EXTRAIT DU TEXTE:
Le rappeur Loud sort son deuxième album, Tout ça pour ça. Photo: Josie Desmarais

Quelques jours après le lancement de son deuxième album fort attendu, Tout ça pour ça, Loud écrira l’histoire la semaine prochaine en devenant le premier rappeur québécois à fouler les planches du Centre Bell. Pas une, mais deux fois… Et vous, votre semaine?

«On fait l’histoire sans faire d’histoire, c’est juste une grosse semaine». chante-t-il avec son mélange bien personnel de (fausse?) modestie et de réalisme sur la pièce Sans faire d’histoire, qui ouvre son deuxième long jeu.

Depuis un an, tout ce que touche Simon Cliche-Trudeau se transforme en or: un premier album solo, Une année record, salué par le public et la critique, trois Félix, des tournées devant des salles combles au Québec comme en Europe, 19 millions d’écoutes sur Spotify en 2018, et, surtout, un ver d’oreille contagieux, Toutes les femmes savent danser, qui a (enfin) ouvert les portes des radios commerciales aux rappeurs québécois.

«Il y a un momentum en ce moment, reconnaît le rappeur de 31 ans d’un ton calme et posé. [Le Centre Bell], on l’a fait concorder avec la sortie de l’album, la fin de la tournée de l’album précédent et tout. Ça aide. Mais après, je ne sais pas ce que ça représente pour moi ou pour le rap québécois. Je ne pense pas à ça.»

Entrées tirées d'une collection:
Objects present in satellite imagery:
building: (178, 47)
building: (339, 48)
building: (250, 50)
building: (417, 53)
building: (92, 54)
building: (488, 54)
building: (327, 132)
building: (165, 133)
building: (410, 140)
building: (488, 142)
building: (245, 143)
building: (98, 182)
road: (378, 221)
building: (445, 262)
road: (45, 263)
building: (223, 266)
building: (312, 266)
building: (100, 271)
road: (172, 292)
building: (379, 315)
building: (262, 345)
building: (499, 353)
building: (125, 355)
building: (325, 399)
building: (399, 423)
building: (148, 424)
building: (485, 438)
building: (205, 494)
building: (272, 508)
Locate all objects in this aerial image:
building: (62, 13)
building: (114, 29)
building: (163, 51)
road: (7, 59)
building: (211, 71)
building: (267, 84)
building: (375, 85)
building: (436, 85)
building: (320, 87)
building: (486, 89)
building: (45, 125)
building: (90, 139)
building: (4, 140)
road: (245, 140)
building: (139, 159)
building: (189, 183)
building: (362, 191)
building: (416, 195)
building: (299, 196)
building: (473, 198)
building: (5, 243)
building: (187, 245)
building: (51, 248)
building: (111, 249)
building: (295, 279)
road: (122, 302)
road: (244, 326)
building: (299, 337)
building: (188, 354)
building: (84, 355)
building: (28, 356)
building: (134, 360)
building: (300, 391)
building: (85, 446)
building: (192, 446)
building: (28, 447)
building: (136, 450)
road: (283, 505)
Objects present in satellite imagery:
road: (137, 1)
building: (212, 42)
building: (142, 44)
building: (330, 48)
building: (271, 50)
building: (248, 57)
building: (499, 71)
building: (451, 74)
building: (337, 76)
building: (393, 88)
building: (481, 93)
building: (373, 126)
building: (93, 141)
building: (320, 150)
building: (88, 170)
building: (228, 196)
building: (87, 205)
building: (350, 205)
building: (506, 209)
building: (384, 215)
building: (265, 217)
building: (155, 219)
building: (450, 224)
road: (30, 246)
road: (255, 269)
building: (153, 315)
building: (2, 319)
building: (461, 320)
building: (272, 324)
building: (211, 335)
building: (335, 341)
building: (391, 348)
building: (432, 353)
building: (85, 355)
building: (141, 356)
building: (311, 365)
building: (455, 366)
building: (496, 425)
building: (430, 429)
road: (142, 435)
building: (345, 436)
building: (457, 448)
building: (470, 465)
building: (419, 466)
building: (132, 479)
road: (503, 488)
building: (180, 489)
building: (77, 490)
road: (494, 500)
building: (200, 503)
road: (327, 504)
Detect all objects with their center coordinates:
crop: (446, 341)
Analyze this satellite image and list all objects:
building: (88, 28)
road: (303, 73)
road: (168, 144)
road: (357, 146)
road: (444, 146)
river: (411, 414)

PROBLÈME POSÉ 1: D'après l'article sur le rappeur Loud, combien d'écoutes a-t-il eues sur Spotify en 2018 ?
PROBLÈME POSÉ 2: Poursuivez l'article sur le rappeur Loud à partir de sa dernière phrase.
Ce matériel n'a aucun lien avec l'article sur le rappeur Loud.

RÉSULTAT OBTENU 1: 19 millions d'écoutes.

RÉSULTAT OBTENU 2:
«À la base, ce sont des rêves d’adolescent. C’est à ce moment-là qu’on a commencé la musique, qu’on a fait nos premiers projets concrets et qu’on a décidé si nos ambitions étaient réalisables.» Loud, à propos de ses ambitions musicales.

Quand même, n’y a-t-il pas dans cette présence au domicile du CH un symbole pour une scène rap locale en pleine ascension, un peu comme lorsque Offenbach est devenu le premier groupe rock québécois à jouer au Forum, au milieu des années 1980?

«Selon Ruffsound [l’un de ses beatmakers], on est les Gerry Boulet des temps modernes, rigole le natif d’Ahuntsic avant de tempérer ses ardeurs. C’est aussi un moment qu’on vit. Ce n’est pas parce qu’on fait le Centre Bell là qu’on va pouvoir le faire quand on veut et autant de fois qu’on veut. Il y a quelque chose qui se passe en ce moment et on en profite.»

Lorsqu’on lui tire les vers du nez, il admet tout de même que les spectacles des 31 mai et 1er juin auront une importance particulière. Après tout, c’est là qu’il a vu son premier show (les Backstreet Boys!) à un tout jeune âge dans ce qui était alors le Centre Molson.

«C’est un peu un rêve de jeunesse. Il y a aussi quelque chose de mythique avec le Centre Bell à Montréal. C’est le lieu auquel on pense quand on a une ambition folle pour un spectacle. On n’a jamais pensé que ça serait possible, on parlait de ça en joke, mais on a fini par réaliser que c’était faisable.»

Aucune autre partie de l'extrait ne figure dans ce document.